In 1961, I participated in what a Richmond, Va., newspaper called "one of the most ambitious experiments in race-mixing the South had seen." With the nation in turmoil, 25 other black students and I helped integrate an all-white junior high school.
Outside the school, we faced angry crowds determined to prevent us from getting a quality education in peace. Inside, we were constantly afraid of being confronted by the white toughs who took special joy in threatening us black kids. We were just 12 years old at the time, and we felt outnumbered, intimidated and overwhelmed.
I'll never forget the day one of them made good on his threats. I was descending a large stairway when he pushed me from behind hard. I fell down the stone stairs, landing at the bottom with my shins and back badly bruised. Not done, the bully kicked my books all over the hall as his friends heckled and laughed at me.
And that's when an amazing thing happened.
One of the white girls in the crowd stepped forward and began helping me gather my books. She continued even as her friends turned on her and called her horrible names. Unfazed, she walked me down the hall to the nurse's office. She didn't say much, but she said enough to make it clear the boy who pushed me didn't speak or act for her and many others like her.
I've thought of that girl a lot this summer. Because her courage and kindness are so at odds with what's happened to Kirstjen Nielsen, Mitch McConnell and Brett Kavanaugh.
Nielsen is the secretary of Homeland Security. As such, she has been directly involved in one of the hottest issues of the day: illegal immigration.On June 20, she was quietly eating dinner at a D.C. restaurant when members of the Democratic Socialists of America approached her table and started chanting and heckling her. "Fascist pig!" one called her. "You're a villain!" another yelled. And then they ran her out of the restaurant.
Senate Majority Leader McConnell, R-Ky., found himself is a similar situation on several occasions. In addition to the name-calling and insults, he received an ominous threat: "We know where you live!" one protester bellowed.
Sadly, this behavior is being encouraged by some of our leaders. For example, Rep. Maxine Waters, D-Calif., told agitators, "If you see anybody from that Cabinet in a restaurant, in a department store, at a gasoline station, you get out and you create a crowd and you push back on them, and you tell them they're not welcome anymore, anywhere."

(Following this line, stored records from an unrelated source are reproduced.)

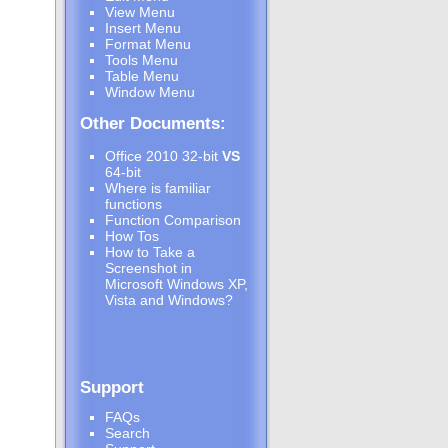
View Menu
Insert Menu
Format Menu
Tools Menu
Table Menu
Window Menu
Other Documents:
Office 2010 32-bit
VS
64-bit
Where is familiar
functions
Function Comparison
How Tos
How to Take a
Screenshot in
Microsoft Windows XP,
Vista and Windows?
Support
FAQs
Search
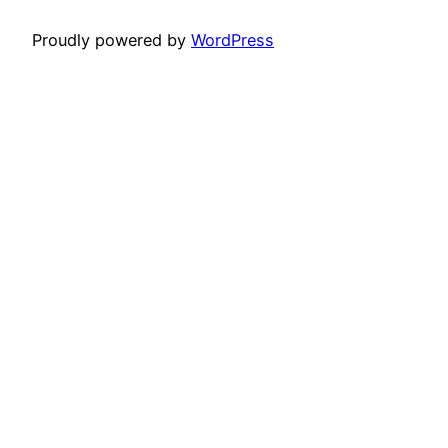
Proudly powered by
WordPress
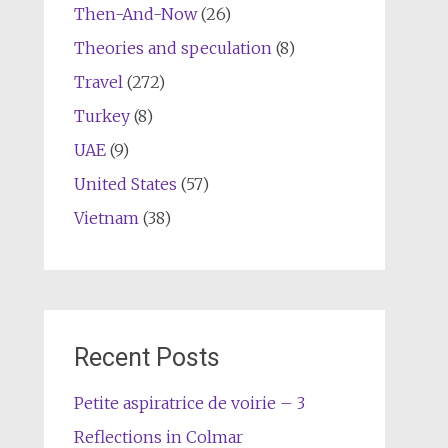
Then-And-Now
(26)
Theories and speculation
(8)
Travel
(272)
Turkey
(8)
UAE
(9)
United States
(57)
Vietnam
(38)
Recent Posts
Petite aspiratrice de voirie – 3
Reflections in Colmar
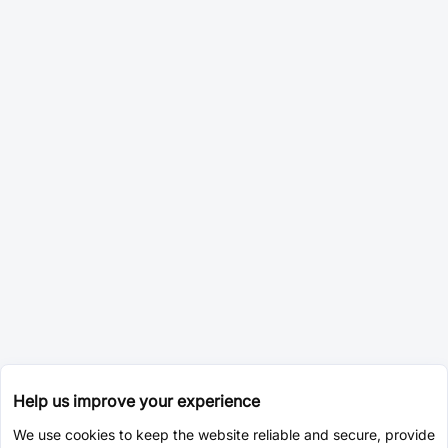
Help us improve your experience
We use cookies to keep the website reliable and secure, provide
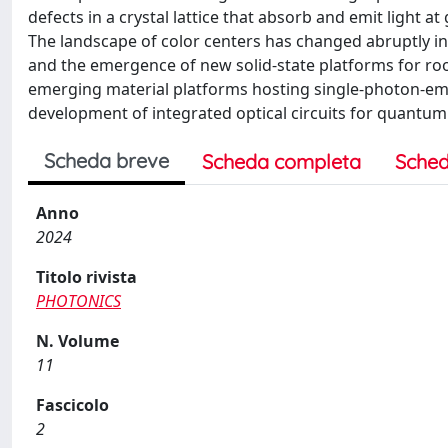
defects in a crystal lattice that absorb and emit light 
The landscape of color centers has changed abruptly in r
and the emergence of new solid-state platforms for ro
emerging material platforms hosting single-photon-emit
development of integrated optical circuits for quantum
Scheda breve
Scheda completa
Sched
Anno
2024
Titolo rivista
PHOTONICS
N. Volume
11
Fascicolo
2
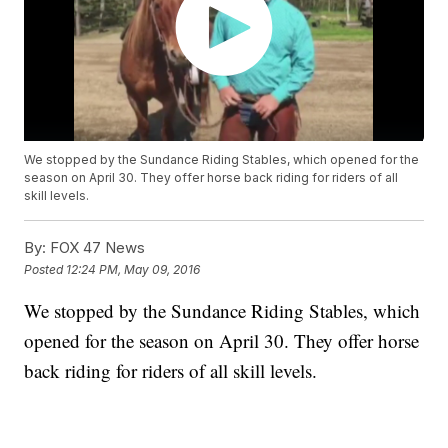
We stopped by the Sundance Riding Stables, which opened for the
season on April 30. They offer horse back riding for riders of all
skill levels.
By:
FOX 47 News
Posted
12:24 PM, May 09, 2016
We stopped by the Sundance Riding Stables, which
opened for the season on April 30. They offer horse
back riding for riders of all skill levels.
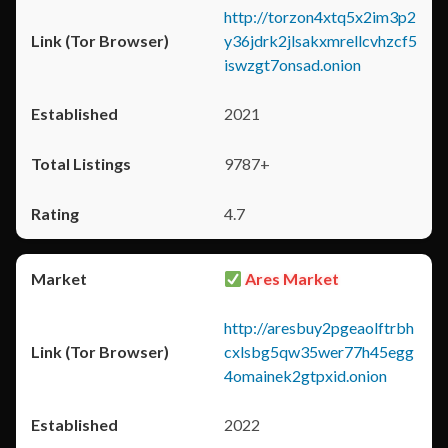
http://torzon4xtq5x2im3p2
y36jdrk2jlsakxmrellcvhzcf5
iswzgt7onsad.onion
2021
9787+
4.7
Ares Market
http://aresbuy2pgeaolftrbh
cxlsbg5qw35wer77h45egg
4omainek2gtpxid.onion
2022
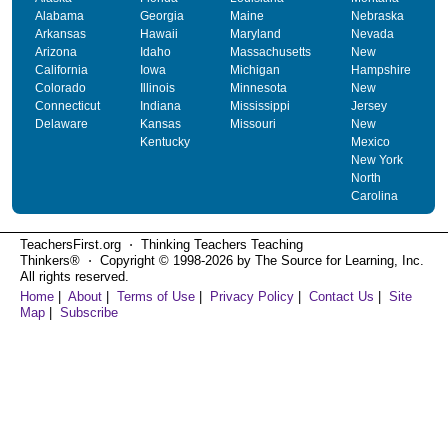
Alabama
Georgia
Maine
Nebraska
Arkansas
Hawaii
Maryland
Nevada
Arizona
Idaho
Massachusetts
New
California
Iowa
Michigan
Hampshire
Colorado
Illinois
Minnesota
New
Connecticut
Indiana
Mississippi
Jersey
Delaware
Kansas
Missouri
New
Kentucky
Mexico
New York
North
Carolina
TeachersFirst.org ⋅ Thinking Teachers Teaching
Thinkers® ⋅ Copyright © 1998-2026 by The Source for Learning, Inc.
All rights reserved.
Home
|
About
|
Terms of Use
|
Privacy Policy
|
Contact Us
|
Site
Map
|
Subscribe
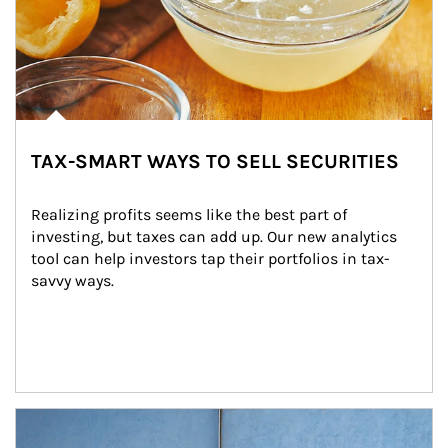
TAX-SMART WAYS TO SELL SECURITIES
Realizing profits seems like the best part of 
investing, but taxes can add up. Our new analytics 
tool can help investors tap their portfolios in tax-
savvy ways.
Article Image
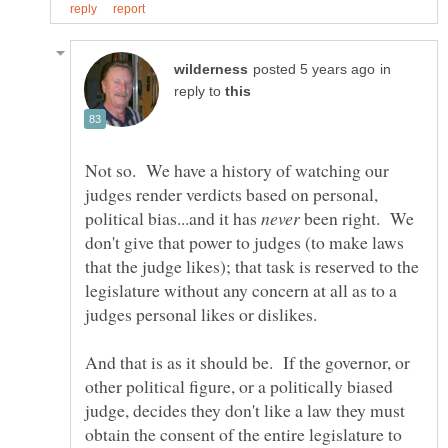
in
reply to
Not so. We have a history of watching our
judges render verdicts based on personal,
political bias...and it has
been right. We
don't give that power to judges (to make laws
that the judge likes); that task is reserved to the
legislature without any concern at all as to a
And that is as it should be. If the governor, or
other political figure, or a politically biased
judge, decides they don't like a law they must
obtain the consent of the entire legislature to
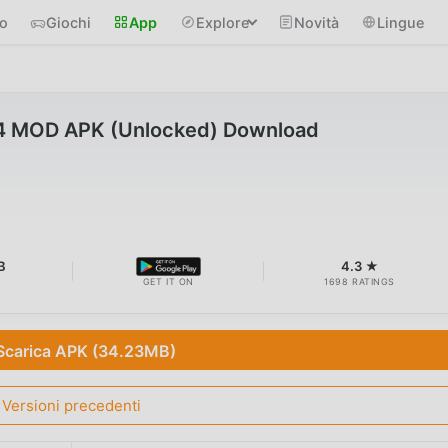
io
Giochi
App
Explore
Novità
Lingue
34 MOD APK (Unlocked) Download
B
4.3 ★
GET IT ON
1698 RATINGS
Scarica APK (34.23MB)
Versioni precedenti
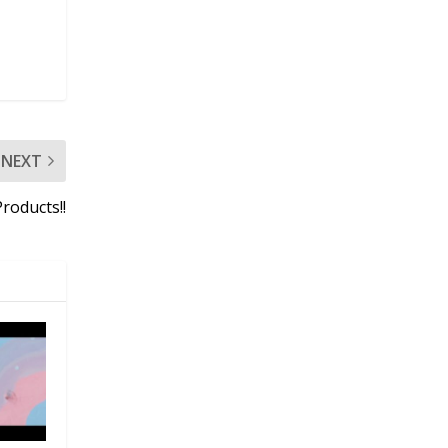
NEXT
roducts!!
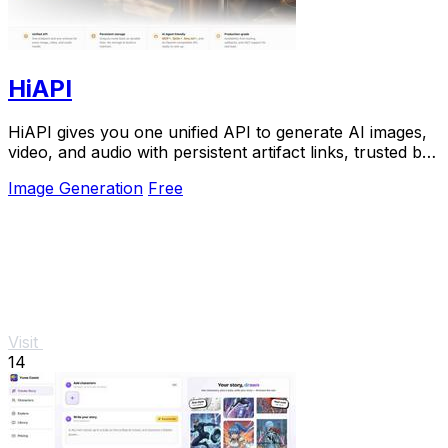
HiAPI
HiAPI gives you one unified API to generate AI images,
video, and audio with persistent artifact links, trusted by
top teams for production.
Image Generation
Free
Visit
14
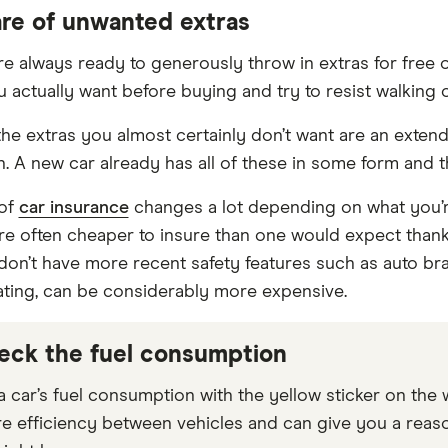
are of unwanted extras
re always ready to generously throw in extras for free o
u actually want before buying and try to resist walking 
he extras you almost certainly don’t want are an exten
. A new car already has all of these in some form and the
 of
car insurance
changes a lot depending on what you’r
re often cheaper to insure than one would expect thanks 
 don’t have more recent safety features such as auto bra
ing, can be considerably more expensive.
eck the fuel consumption
 car’s fuel consumption with the yellow sticker on the 
 efficiency between vehicles and can give you a reaso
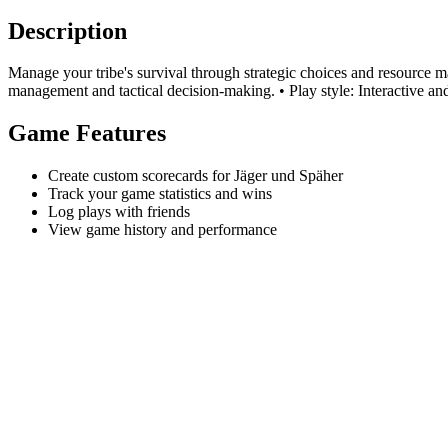
Description
Manage your tribe's survival through strategic choices and resource 
management and tactical decision-making. • Play style: Interactive and 
Game Features
Create custom scorecards for Jäger und Späher
Track your game statistics and wins
Log plays with friends
View game history and performance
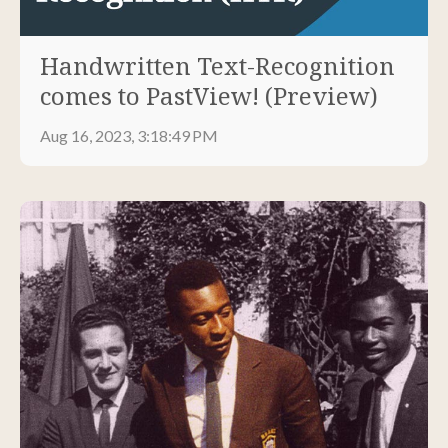
Handwritten Text-Recognition
comes to PastView! (Preview)
Aug 16, 2023, 3:18:49 PM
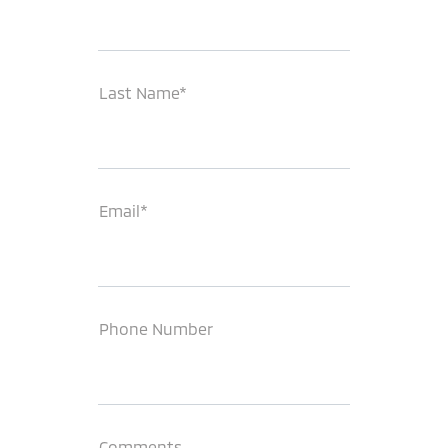
Last Name*
Email*
Phone Number
Comments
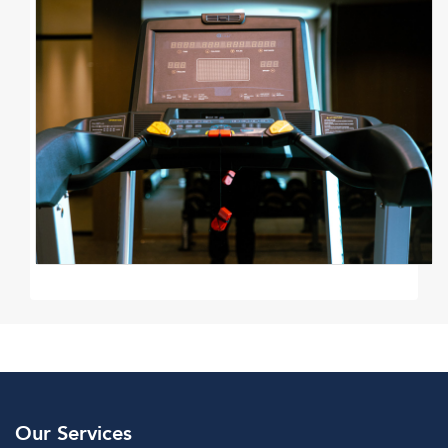
Our Services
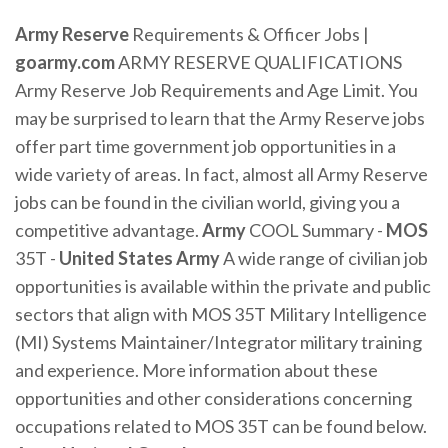
Army Reserve
Requirements & Officer Jobs |
goarmy.com
ARMY RESERVE QUALIFICATIONS
Army Reserve Job Requirements and Age Limit. You
may be surprised to learn that the Army Reserve jobs
offer part time government job opportunities in a
wide variety of areas. In fact, almost all Army Reserve
jobs can be found in the civilian world, giving you a
competitive advantage.
Army
COOL Summary -
MOS
35T -
United States
Army
A wide range of civilian job
opportunities is available within the private and public
sectors that align with MOS 35T Military Intelligence
(MI) Systems Maintainer/Integrator military training
and experience. More information about these
opportunities and other considerations concerning
occupations related to MOS 35T can be found below.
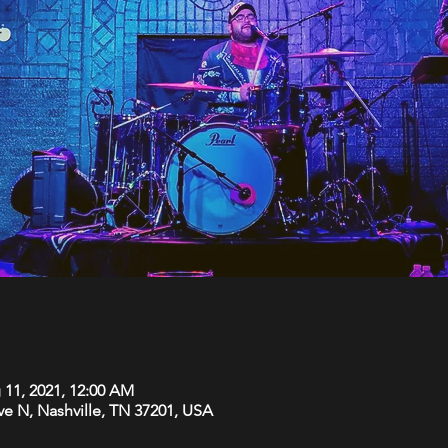
 11, 2021, 12:00 AM
Ave N, Nashville, TN 37201, USA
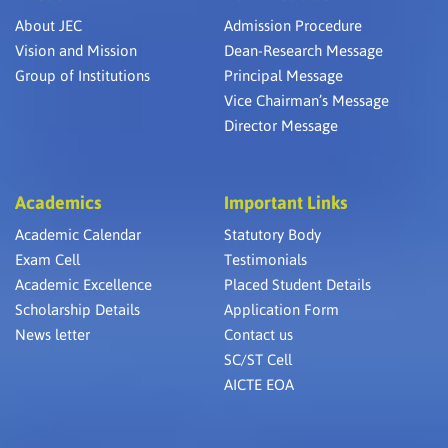
About JEC
Admission Procedure
Vision and Mission
Dean-Research Message
Group of Institutions
Principal Message
Vice Chairman’s Message
Director Message
Academics
Important Links
Academic Calendar
Statutory Body
Exam Cell
Testimonials
Academic Excellence
Placed Student Details
Scholarship Details
Application Form
News letter
Contact us
SC/ST Cell
AICTE EOA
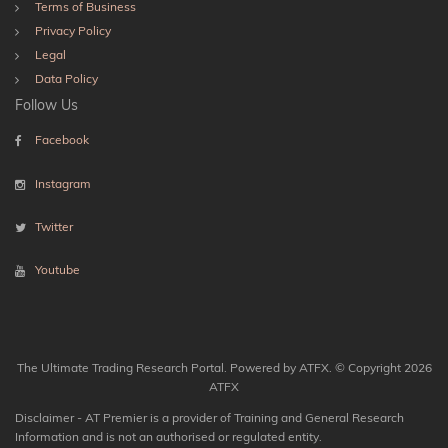
Terms of Business
Privacy Policy
Legal
Data Policy
Follow Us
Facebook
Instagram
Twitter
Youtube
The Ultimate Trading Research Portal. Powered by ATFX. © Copyright 2026
ATFX
Disclaimer - AT Premier is a provider of Training and General Research
Information and is not an authorised or regulated entity.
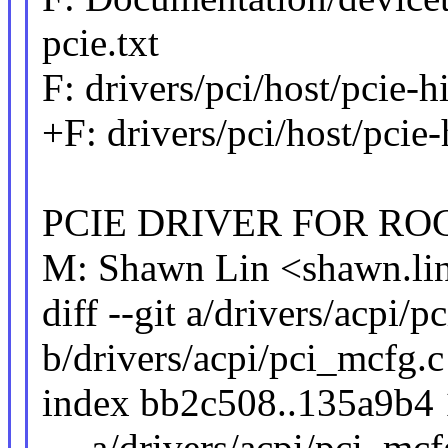
pcie.txt
F: drivers/pci/host/pcie-hi
+F: drivers/pci/host/pcie-
PCIE DRIVER FOR RO
M: Shawn Lin <shawn.l
diff --git a/drivers/acpi/
b/drivers/acpi/pci_mcfg.c
index bb2c508..135a9b4
--- a/drivers/acpi/pci_mcf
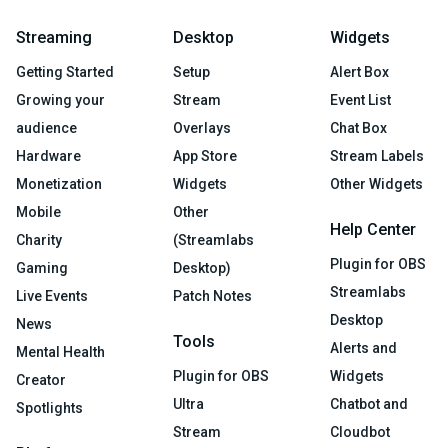
Streaming
Desktop
Widgets
Getting Started
Setup
Alert Box
Growing your
Stream
Event List
audience
Overlays
Chat Box
Hardware
App Store
Stream Labels
Monetization
Widgets
Other Widgets
Mobile
Other
Help Center
Charity
(Streamlabs
Plugin for OBS
Gaming
Desktop)
Streamlabs
Live Events
Patch Notes
Desktop
News
Tools
Alerts and
Mental Health
Plugin for OBS
Widgets
Creator
Ultra
Chatbot and
Spotlights
Stream
Cloudbot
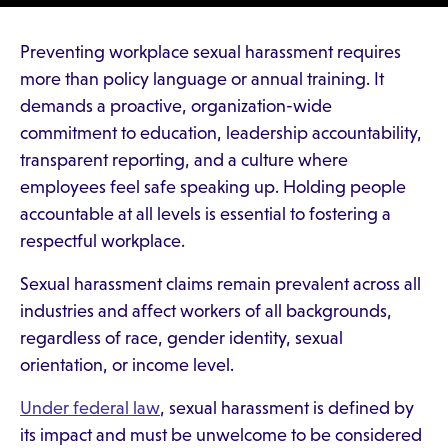
Preventing workplace sexual harassment requires
more than policy language or annual training. It
demands a proactive, organization-wide
commitment to education, leadership accountability,
transparent reporting, and a culture where
employees feel safe speaking up. Holding people
accountable at all levels is essential to fostering a
respectful workplace.
Sexual harassment claims remain prevalent across all
industries and affect workers of all backgrounds,
regardless of race, gender identity, sexual
orientation, or income level.
Under federal law
, sexual harassment is defined by
its impact and must be unwelcome to be considered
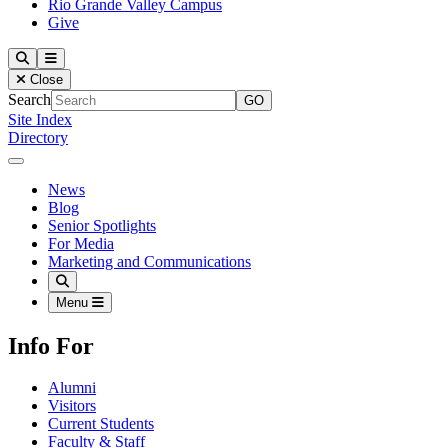
Rio Grande Valley Campus
Give
Our Lady of the Lake University
Search
Menu
Close
Search
Site Index
Directory
Close Menu
Our Lady of the Lake University
News
Blog
Senior Spotlights
For Media
Marketing and Communications
Search
Menu
Info For
Alumni
Visitors
Current Students
Faculty & Staff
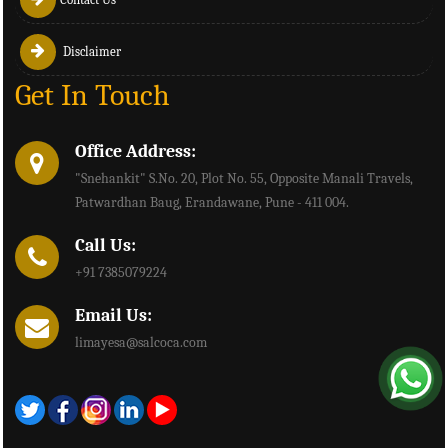
Disclaimer
Get In Touch
Office Address:
"Snehankit" S.No. 20, Plot No. 55, Opposite Manali Travels,
Patwardhan Baug, Erandawane, Pune - 411 004.
Call Us:
+91 7385079224
Email Us:
limayesa@salcoca.com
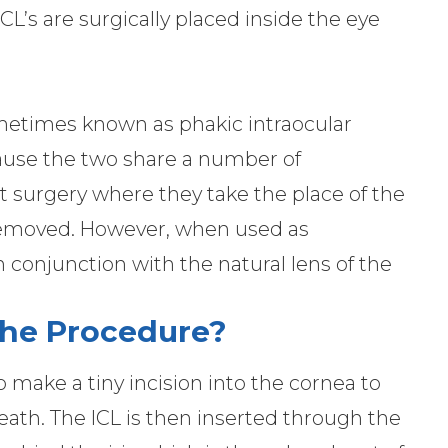
L’s are surgically placed inside the eye
ometimes known as phakic intraocular
ecause the two share a number of
act surgery where they take the place of the
n removed. However, when used as
 conjunction with the natural lens of the
he Procedure?
 make a tiny incision into the cornea to
eath. The ICL is then inserted through the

Now, being able to learn in peace and being able to eat or shop in peace are obviously different things. But there are unsettling similarities, too.
Angry crowds that heckle and threaten are not trying to change hearts and win minds they're trying to impose their will through intimidation. Worse, they can easily become violent.
It shouldn't, and doesn't have to, be this way. When I was attacked in that school stairwell, a brave girl stepped forward. Her quiet act of courage revealed her good heart and the power of civility. We need much, much more of that today.
July 12 marked the second annual "National Day of Civility," but there was precious little of it to be found in Washington that day. As Supreme Court nominee Brett Kavanaugh was introducing himself to senators, his opponents hurled incredibly insulting rhetoric at him.
Judge Kavanaugh is widely known for his intelligence, fairness, impartiality, and faithfulness to the Constitution. But that didn't stop radicals from smearing him as "intellectually and morally bankrupt." They were joined by former Virginia Gov. Terry McAuliffe, who said Kavanaugh's nomination "will threaten the lives of millions of Americans." Hollywood types weighed in, too, warning that Kavanaugh's confirmation would herald "the first American dictatorship."
And these are just a few of the many uncivil things said about this very civil jurist.
My friend Donna Brazile once said, "A government of, by, and for the people requires that people talk to people, that we can agree to disagree but do so in civility." Donna and I disagree about many approaches to public policy. But we strongly agree about being able to do so in a calm, respectful and civil manner.
With the nation once again in turmoil, more Americans in public and in private life alike need to choose civility. Instead of ugly rancor, we should show respect. Instead of closed minds, we should have open hearts. And when called on to do so, we need to demonstrate our own quiet courage.
It worked in a Richmond stairway. Isn't it time we try it as a nation?